Ésta es una pregunta
que nos hacemos con frecuencia. Parece que por más que nos esforzamos, nos
cuesta muchísimo entender lo que está pasando por la cabeza del sexo opuesto
cuando hablamos; Las mujeres se quejan de que no las escuchamos, y nosotros a
veces no tenemos ni idea de qué están hablando ellas. ¿Será posible que podamos
entendernos mejor? ¡Claro que sí!, es sólo cuestión de entender cómo la
evolución condicionó nuestros cerebros para la conversación.
Desde hace unos cien
mil años, la estructura cerebral de hombres y mujeres no ha cambiado, pero… ¿Qué
estábamos haciendo exactamente en aquella época tan remota…? fácil: Los hombres
abandonábamos la cueva todos los días para ir a cazar, mientras que nuestras
mujeres se quedaban en ella para la crianza y los quehaceres de… uhm, la
cueva-hogar.
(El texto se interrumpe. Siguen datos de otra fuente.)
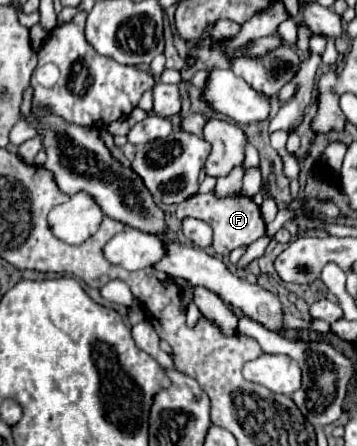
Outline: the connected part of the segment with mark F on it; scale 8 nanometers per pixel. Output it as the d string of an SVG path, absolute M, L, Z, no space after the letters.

Mientras que nosotros debíamos pasar horas en silencio, sentados
sin mover un músculo esperando que alguna presa apareciese, las mujeres
descubrieron que hablar era una excelente forma de relacionarse.
¿De qué
hablaban? ¡De todo lo que se les pueda ocurrir…! pero principalmente notaron
que para poder convivir todo el día en un mismo clan o grupo de familias, era
importante descubrir y fomentar las relaciones entre los diferentes individuos
de las mismas. ¿Ven la diferencia principal? los hombres
permanecíamos en silencio por horas (Si llegábamos a espantar
al antílope, ese día no comía nadie en la familia), y las
mujeres -literalmente- forjaban relaciones a
través de la interacción verbal, conversando todo el día.
Pero las
discrepancias no se quedan ahí: Nuestro silencio como cazadores acompañaba una
profunda concentración: pendientes de la dirección del viento que no nos
delatara, los ojos fijos escrutando la estepa… en el momento que debíamos
arrojar la lanza de manera certera, todo el mundo a nuestro alrededor debía
desaparecer. ¡Enfocarse en la presa era un requisito indispensable para la caza…!
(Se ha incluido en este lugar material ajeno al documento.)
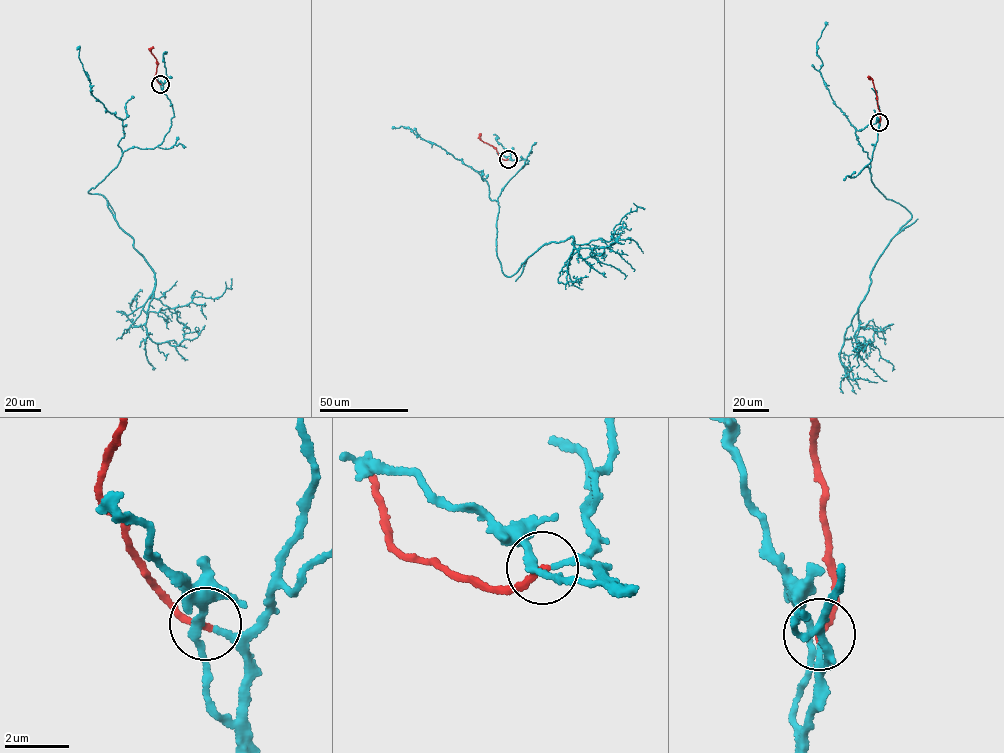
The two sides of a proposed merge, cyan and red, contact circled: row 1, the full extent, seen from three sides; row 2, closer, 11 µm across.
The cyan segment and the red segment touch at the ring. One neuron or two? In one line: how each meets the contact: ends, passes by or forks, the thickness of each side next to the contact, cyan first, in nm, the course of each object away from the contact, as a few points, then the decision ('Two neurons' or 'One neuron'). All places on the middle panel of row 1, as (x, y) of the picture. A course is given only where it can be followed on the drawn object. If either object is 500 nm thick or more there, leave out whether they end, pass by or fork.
At the ring cyan forks. At the ring red ends. Thickness 180 nm (cyan) against 240 nm. Course of cyan: (507, 159), (528, 161), (497, 199), (505, 275), (571, 236), (575, 249), (630, 238), (643, 253). Course of red: (507, 159), (500, 158), (494, 147), (479, 137), (480, 133). One neuron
(…mientras tanto, en el hogar-cueva…) Las mujeres tenían docenas de
deberes que hacer a la vez. No sólo conversaban, sino también confeccionaban
prendas, arreglaban el hogar, cocinaban y cuidaban a los pequeños, quién sabe
qué mas cosas… todo a la vez. Segunda gran diferencia.
¿Cuántas veces hemos
escuchado que los hombres sólo podemos hacer una cosa a la vez, mientras que
las mujeres son “multitarea“? Ya sabemos el origen de esta realidad ineludible:
la evolución desarolló nuestras capacidades comunicacionales y
cerebrales de manera diametralmente opuesta.
¿Qué ocurre cuando
ambos sexos tratan de plantearle un problema al otro? En el caso de las
mujeres, generalmente necesitan que las escuchen, no importa
cuántas veces le den vuelta al problema una y otra vez (y lo mezclen con
varias situaciones, personas, otros problemas, anécdotas e incluso datos que
aparentemente no tienen nada que ver).
A los hombres nos cuesta muchísimo
admitir que tenemos un problema (¿Acaso teníamos a quién pedirle ayuda
cuando disparábamos la flecha?) y somos parcos, prácticos y directos en la
búsqueda de una solución. Es por esta razón que nos desespera, por ejemplo, la
forma de comprar de las mujeres: pueden recorrer 30 tiendas de un centro
comercial recordando tallas, modelos, colores, probarse decenas de piezas e
invertir horas mientras deciden qué se comprarán… mientras que nosotros nos
dirigimos cual proverbial flecha directamente a un sólo sitio y detestamos
comparar precios o modelos (a menos claro, que estemos hablando de una
nueva televisión para la sala… donde disfrutaremos de los partidos de fútbol y
las películas de guerra a través de las cuales queremos revivir nuestra época
de “cazadores“, totalmente apartada de nuestra cultura actual.)
El verdadero problema
son nuestras reacciones a esos problemas que nos plantea el sexo opuesto. A las
mujeres les chocan las soluciones parcas y directas que les ofrecemos los
hombres, pues en nuestra practicidad tendemos a “frenar“ la conversación (al
fin y al cabo, si nos están consultando por un problema, es para buscarle una
respuesta concreta, ¿no…?) .
Al romper el flujo de la conversa, ellas se
frustran (y se quejan de que no las escuchamos). De nuestra parte,
obviamente les choca cuando nosotros somos los del problema, pues nos ponemos a
cavilar silenciosamente cual “Pensador de Rodin“, o en el peor de los casos,
cambiando de canal (sí, en la TV nueva de la sala) cada 2 segundos.